TAREFAS
[1] Segundo o trecho sobre a libertação de Baader, como foram registradas as reflexões da jornalista?
[2] Transcreva do trecho sobre a libertação de Baader a passagem que vai de "Pode-se dizer que" a "que é correto.".

TRECHO DO TEXTO
☆ ☆ ☆ ☆
A fundação de um “Exército Vermelho” é o que deseja realizar o grupo de extrema-esquerda em torno de Ulrike Meinhof, que participou da libertação de Baader. As reflexões da jornalista, que é procurada da justiça, foram registradas por meio de um gravador. Der Spiegel publica a seguir trechos não editados que se iniciam pela resposta à pergunta, por que Baader foi libertado?
Pode-se dizer que por três razões. Em primeiro lugar, é claro, porque Andreas Baader é um quadro. E porque de forma alguma podemos nos dar ao luxo de considerar dispensável qualquer um dentre aqueles que agora compreenderam o que deve ser feito e o que é correto.
☆ ☆ ☆ ☆
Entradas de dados
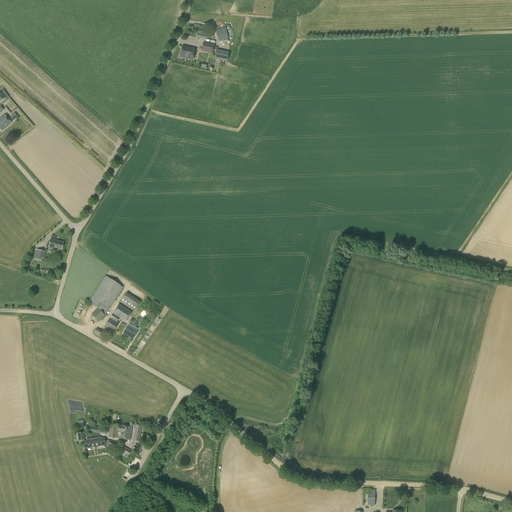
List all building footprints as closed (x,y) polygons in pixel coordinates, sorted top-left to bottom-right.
[(219,42),(229,38),(225,28),(215,31),(219,42)] [(203,34),(203,32),(200,31),(200,34),(198,33),(197,38),(205,40),(206,35),(203,34)] [(212,53),(214,45),(204,43),(202,50),(212,53)] [(193,59),(195,48),(182,46),(180,57),(193,59)] [(0,128),(2,131),(11,123),(4,115),(0,117),(0,128)] [(62,250),(63,242),(56,240),(51,238),(49,247),(54,249),(54,248),(62,250)] [(40,260),(43,251),(36,249),(34,259),(40,260)] [(102,321),(107,316),(105,315),(123,287),(105,276),(89,302),(98,308),(91,314),(98,322),(98,321),(99,322),(101,320),(102,321)] [(125,322),(132,312),(119,304),(104,326),(113,332),(118,323),(117,322),(119,318),(125,322)] [(147,309),(144,305),(141,307),(137,309),(142,317),(146,315),(144,311),(147,309)] [(133,338),(137,331),(127,325),(123,333),(133,338)] [(78,428),(84,427),(84,425),(86,425),(85,420),(77,421),(77,424),(78,428)] [(107,434),(108,428),(87,425),(86,431),(107,434)] [(130,440),(132,427),(119,425),(119,427),(116,427),(116,428),(110,427),(108,436),(130,440)] [(139,441),(141,426),(135,425),(133,440),(139,441)] [(84,449),(105,445),(105,444),(108,445),(114,448),(116,443),(109,440),(104,440),(104,437),(101,438),(101,437),(86,439),(86,440),(83,441),(84,449)] [(128,456),(131,451),(121,445),(118,450),(128,456)]
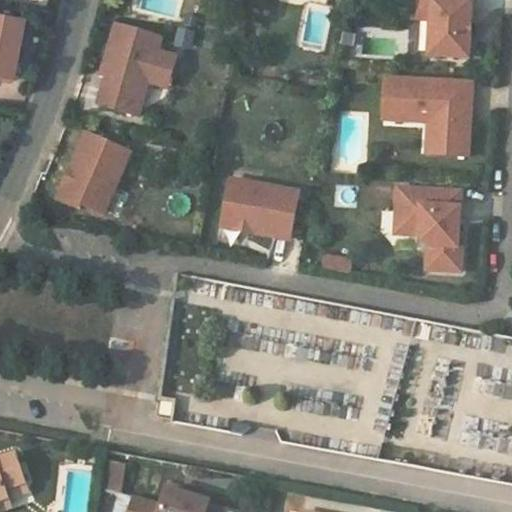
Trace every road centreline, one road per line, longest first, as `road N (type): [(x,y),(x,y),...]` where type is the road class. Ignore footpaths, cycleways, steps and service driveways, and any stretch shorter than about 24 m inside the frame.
road 1 (residential): [(511,256),(505,296),(490,312),(471,316),(160,260),(158,279)]
road 2 (unclassified): [(135,407),(149,427),(511,495)]
road 3 (residential): [(0,211),(56,83),(79,0)]
road 4 (residential): [(158,279),(0,251)]
road 5 (residential): [(0,380),(135,407)]
road 6 (residential): [(135,407),(158,279)]
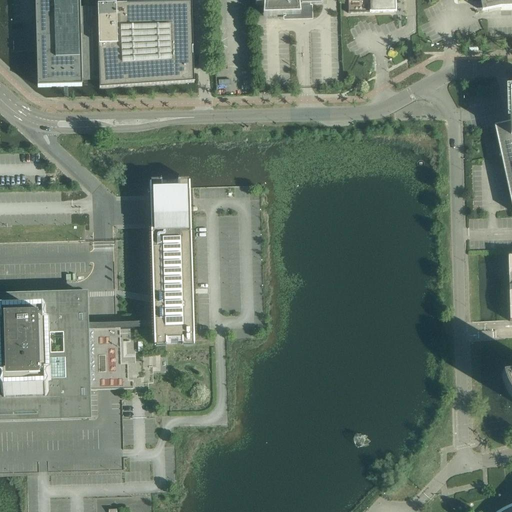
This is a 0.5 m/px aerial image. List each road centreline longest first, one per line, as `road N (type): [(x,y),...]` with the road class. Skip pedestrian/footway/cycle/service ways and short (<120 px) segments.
road 1 (residential): [(434,83),(455,136),(464,450),(473,462),(511,455)]
road 2 (unclassified): [(181,118),(373,112),(434,83)]
road 3 (unclassified): [(181,118),(59,117),(52,124)]
road 4 (unclassified): [(52,124),(136,129),(181,118)]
☆ ☆ ☆ ☆
RESPOSTAS
[1] Por meio de um gravador.

[2]
Pode-se dizer que por três razões. Em primeiro lugar, é claro, porque Andreas Baader é um quadro. E porque de forma alguma podemos nos dar ao luxo de considerar dispensável qualquer um dentre aqueles que agora compreenderam o que deve ser feito e o que é correto.